## [Task goal]
Search the listing below for the word "protein", and copy every line in which it turns up.

## [Data extracts]
◇ ◇ ◇

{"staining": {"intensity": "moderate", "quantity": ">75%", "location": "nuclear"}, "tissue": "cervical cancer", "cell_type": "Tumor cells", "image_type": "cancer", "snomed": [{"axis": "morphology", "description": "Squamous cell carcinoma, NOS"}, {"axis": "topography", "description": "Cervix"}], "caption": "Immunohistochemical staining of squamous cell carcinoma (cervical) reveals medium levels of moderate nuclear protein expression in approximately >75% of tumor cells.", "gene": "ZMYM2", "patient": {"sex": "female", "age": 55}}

◇ ◇ ◇

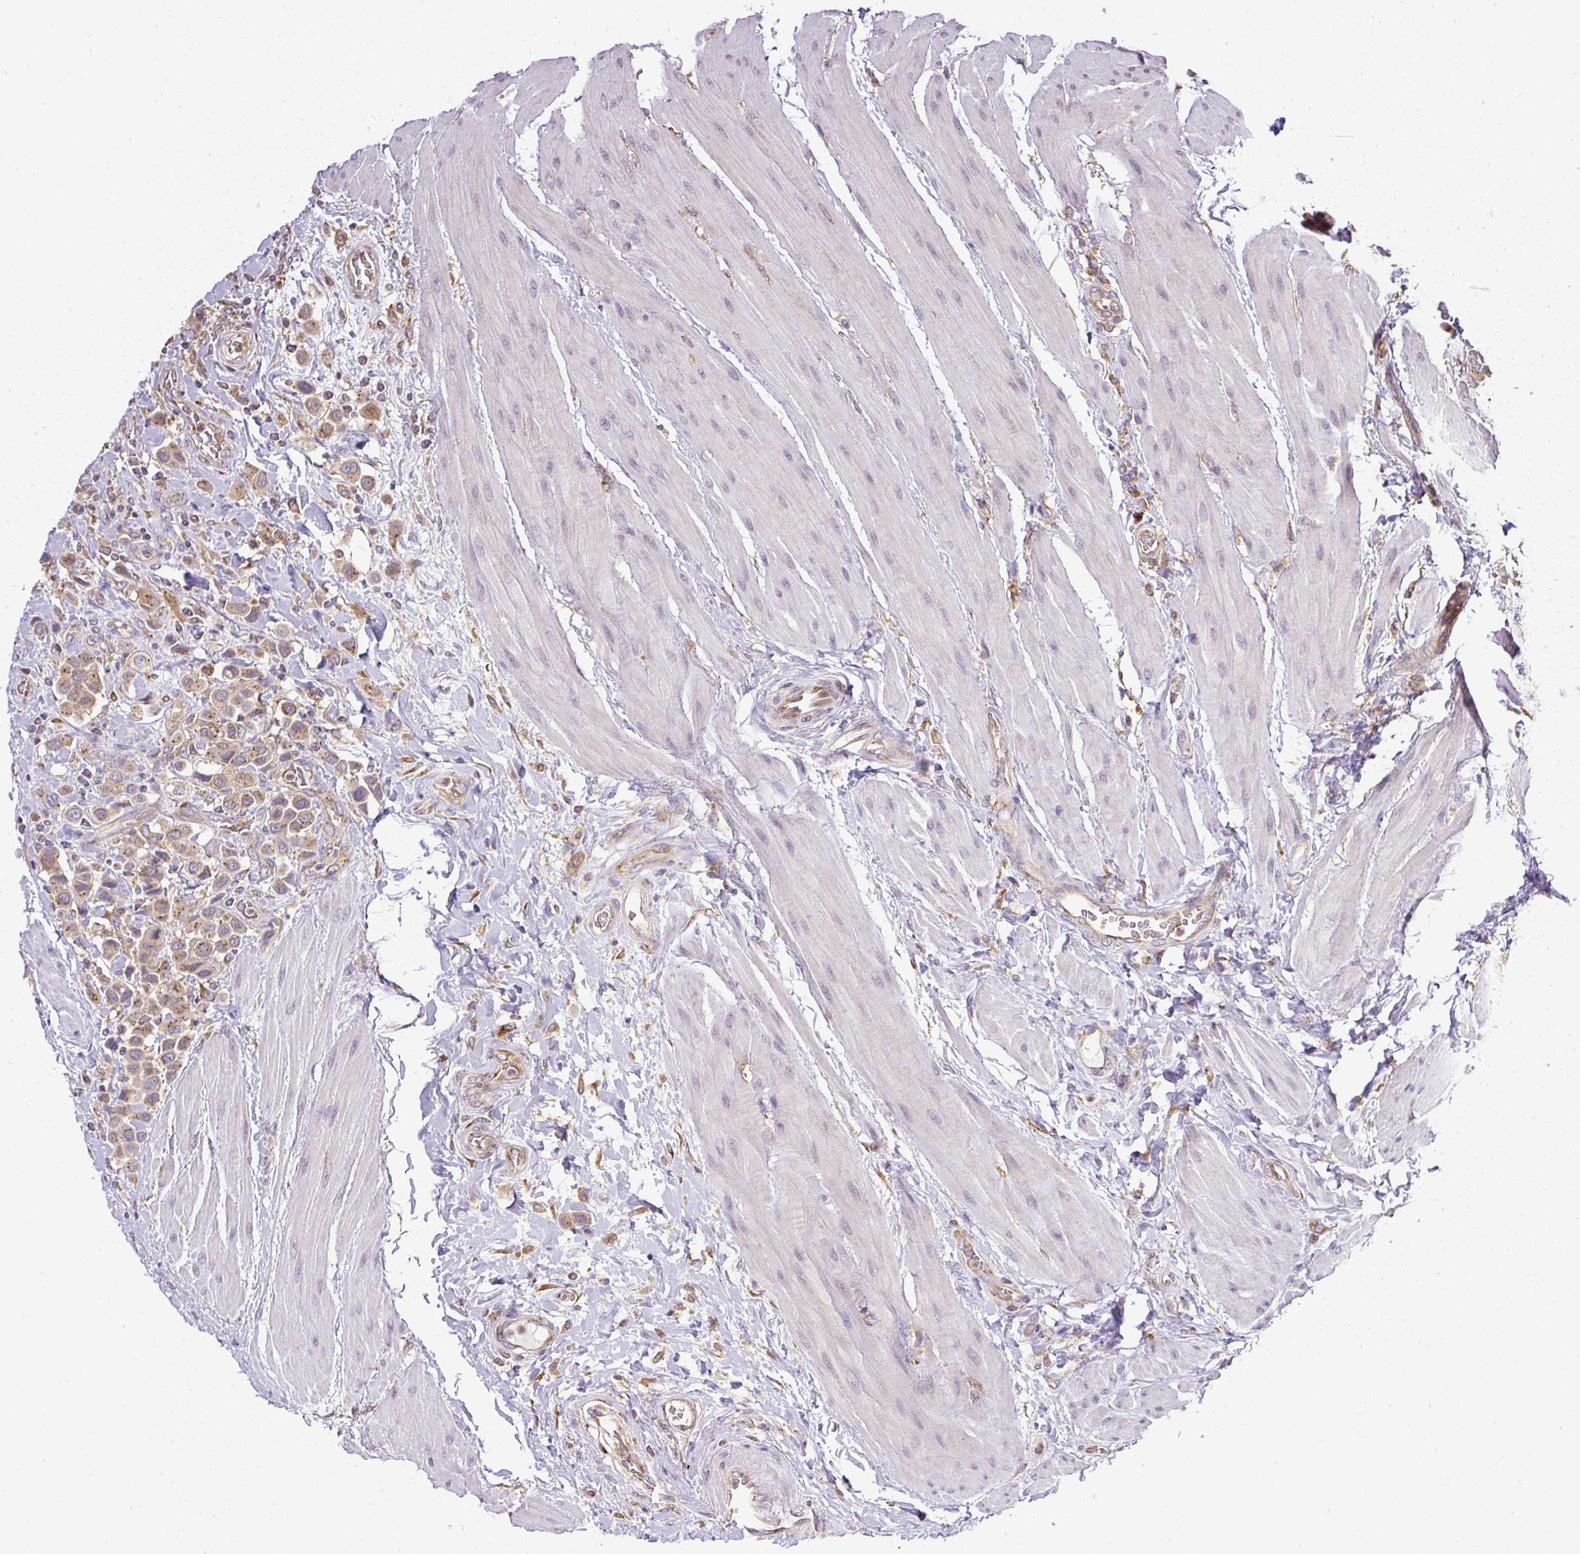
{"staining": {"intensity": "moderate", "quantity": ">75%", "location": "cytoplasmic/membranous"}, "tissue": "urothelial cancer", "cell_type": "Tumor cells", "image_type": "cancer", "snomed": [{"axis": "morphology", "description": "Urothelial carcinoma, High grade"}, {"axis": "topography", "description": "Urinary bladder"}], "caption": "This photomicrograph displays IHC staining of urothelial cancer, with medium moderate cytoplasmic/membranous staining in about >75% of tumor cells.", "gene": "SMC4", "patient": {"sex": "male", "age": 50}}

◇ ◇ ◇

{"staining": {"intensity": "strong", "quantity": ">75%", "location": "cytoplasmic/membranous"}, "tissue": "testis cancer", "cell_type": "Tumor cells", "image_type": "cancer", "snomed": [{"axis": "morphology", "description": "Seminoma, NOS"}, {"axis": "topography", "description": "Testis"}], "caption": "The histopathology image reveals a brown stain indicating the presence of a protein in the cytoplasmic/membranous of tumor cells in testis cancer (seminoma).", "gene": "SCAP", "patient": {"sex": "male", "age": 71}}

◇ ◇ ◇

## [Answer section]
{"staining": {"intensity": "moderate", "quantity": ">75%", "location": "nuclear"}, "tissue": "cervical cancer", "cell_type": "Tumor cells", "image_type": "cancer", "snomed": [{"axis": "morphology", "description": "Squamous cell carcinoma, NOS"}, {"axis": "topography", "description": "Cervix"}], "caption": "Immunohistochemical staining of squamous cell carcinoma (cervical) reveals medium levels of moderate nuclear protein expression in approximately >75% of tumor cells.", "gene": "ZMYM2", "patient": {"sex": "female", "age": 55}}
{"staining": {"intensity": "strong", "quantity": ">75%", "location": "cytoplasmic/membranous"}, "tissue": "testis cancer", "cell_type": "Tumor cells", "image_type": "cancer", "snomed": [{"axis": "morphology", "description": "Seminoma, NOS"}, {"axis": "topography", "description": "Testis"}], "caption": "The histopathology image reveals a brown stain indicating the presence of a protein in the cytoplasmic/membranous of tumor cells in testis cancer (seminoma).", "gene": "SCAP", "patient": {"sex": "male", "age": 71}}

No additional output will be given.